I prodotti grassi e zuccherati possono anche condurre il nostro organismo a produrre delle proteine chiamate citochine, che sono legate alla depressione. Interrogato da Slate, il ricercatore Florian Ferreri, psichiatra all’ospedale Saint-Antoine di Parigi ed autore del Regime anti-depressione, spiega che:
Gli acidi grassi trans irrigidiscono la membrana dei neuroni e perturbano le comunicazioni tra le cellule e quindi il funzionamento del cervello.
Detto questo, torniamo in cucina.
Come fare per innescare un circolo virtuoso tra il nostro intestino e il nostro cervello? Dei ricercatori hanno già tentato di spostare l’attenzione delle persone che soffrono di disturbi compulsivi dell’alimentazione verso attività che stimolino l’intelletto, ad esempio facendoli giocare a Tetris. La totale armonia, l’equilibrio perfetto tra intestino e cervello sembra comunque un orizzonte difficile da raggiungere.

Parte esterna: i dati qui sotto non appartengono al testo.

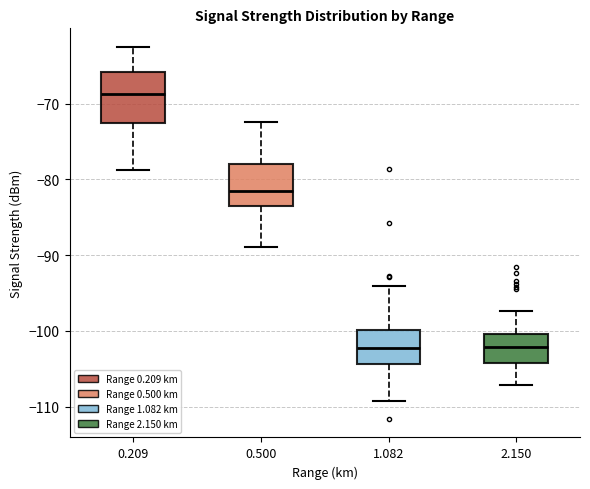

Reading left to right, read every box against the y-axis: the position of its median line, the range the box covers, and the ends of its whiskers. The values are not printed on the chart, so give them approximately, as read against the axis.

0.209: median -69, box -72 to -66, whiskers -79 to -62
0.500: median -81, box -83 to -78, whiskers -89 to -72
1.082: median -102, box -104 to -100, whiskers -109 to -94
2.150: median -102, box -104 to -100, whiskers -107 to -97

Ma se la bacchetta magica non c’è, quello che possiamo fare a tavola è piuttosto facile e anche abbastanza ovvio: mangiare molta frutta e verdura e preferire alimenti freschi, di stagione, e di provenienza sicura, inserire nella dieta alimenti che contengano fibre, probiotici e prebiotici, ricordarci di bere molto e ricordarci sempre, quando acquistiamo cibi trasformati o conservati, di leggere bene le etichette.
L’intestino – e il cervello – stanno già ringraziando!